In order to break out the data, we first had to make some definitions. In this case, we’ve defined “successful users” as those who have set a weight-loss goal, and are within 5% of reaching that goal. We then compared insights about those users with those from the rest of the database. We wanted to answer the questions: Are they eating differently than the rest of us? What are they doing that others aren’t?
What we found out can hopefully help you with your journey.
First, the nutritional breakdown of what successful users have been eating might surprise you.
We were wondering—would we see fewer carbs? Less sugar? Lower fat intake?
We saw none of that.
For the most part, all of the users we looked at had a similar breakdown in terms of calories. They have very similar calorie goals, and they’re logging comparable percentages of fat, carbohydrates, sugar and protein. Where they differed? Fiber.
Successful users ate a whopping 29% more fiber on average.
However, they still have not been eating the daily recommended amount of 25 grams for women and 38 grams for men.
Studies have shown that simply focusing on increasing fiber intake can be hugely impactful on your health. It’s not surprising that higher fiber leads to successful outcomes.
Conclusion one: Users that have been successful in losing weight on MyFitnessPal ate 30% more fiber. And yet, there’s vast room for improvement.
Dietitian recommendation: If you resolve to do one thing this year, meet the daily fiber recommendations.
What do successful users eat, compared to the rest of the database? They ate less meat (11% less) and fewer eggs (13% less), but more yogurt (10%) and more almonds (10%). They ate lots more healthful oils and nuts as well. While we were at it, we figured it would make sense to look at year over year trends.
What did people eat more or less of this year? We saw some interesting results, in terms of what’s on the rise. For example, avocado oil is up 77% and coconut oil is up nearly 16%. Meanwhile, people have been eating far fewer grains (18.7%), less bread (-9.6%), cereal (-20%) and pasta (-12.75%). These numbers are in line with diet trends that emphasize healthy fats and encourage lower consumption of carbohydrates.
We were surprised to see that, in many cases, the eating habits of successful users have been bucking the trends.
- Olive oil has long been linked to a healthful diet, and there are countless studies that tout the health benefits of this Mediterranean staple. That said, it has experienced a drop in popularity over the last several years, dropping 12% this year alone. Successful users still ate 10% more olive oil than the rest of the population.
- Cereal consumption has been falling to the tune of 20% in the last year, despite much evidence that a bowl of flakes can be a great way to start the day. Successful users back up that idea—they ate 17% more cereal than the rest of the database.

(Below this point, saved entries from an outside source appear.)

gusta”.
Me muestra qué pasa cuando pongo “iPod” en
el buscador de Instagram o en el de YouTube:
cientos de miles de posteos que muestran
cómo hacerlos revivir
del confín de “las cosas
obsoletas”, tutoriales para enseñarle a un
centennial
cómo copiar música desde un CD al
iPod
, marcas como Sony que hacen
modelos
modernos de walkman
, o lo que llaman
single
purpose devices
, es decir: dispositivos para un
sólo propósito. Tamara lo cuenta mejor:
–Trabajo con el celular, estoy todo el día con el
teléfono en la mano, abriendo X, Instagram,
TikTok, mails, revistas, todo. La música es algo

- Eggs are filling the plates of more and more users year over year—probably those who are replacing carbohydrates with protein sources. There has been a 20% jump in egg consumption during the last year alone. Our successful users, however, ate 13% fewer eggs than the rest of the database.
- Yogurt has been linked to smaller waist circumference and lower body mass index, weight and body fat, according to studies. However, users ate 11% less yogurt last year than the year before. We saw the opposite trend with successful users. They ate on average 11% more yogurt than the rest of the population. They also ate 13% more Greek yogurt!
This infographic gives you information, at a glance, of 12 foods that have been movers and shakers this year, along with their popularity among our most successful users.
All analyses were conducted on a sample of 4.2 million MyFitnessPal users in the USA, all of whom: were recently active on the app, had originally signed up with a goal of losing weight, and had recorded at least two weight measurements in MyFitnessPal. We compared that data to a sample of about 427,000 who were within 5% of their stated goal weight at the time the data were pulled. The comparisons look at differences in diet and exercise habits between that set of 427,000 “successful” users versus all of the other 3.8 million users in the sample.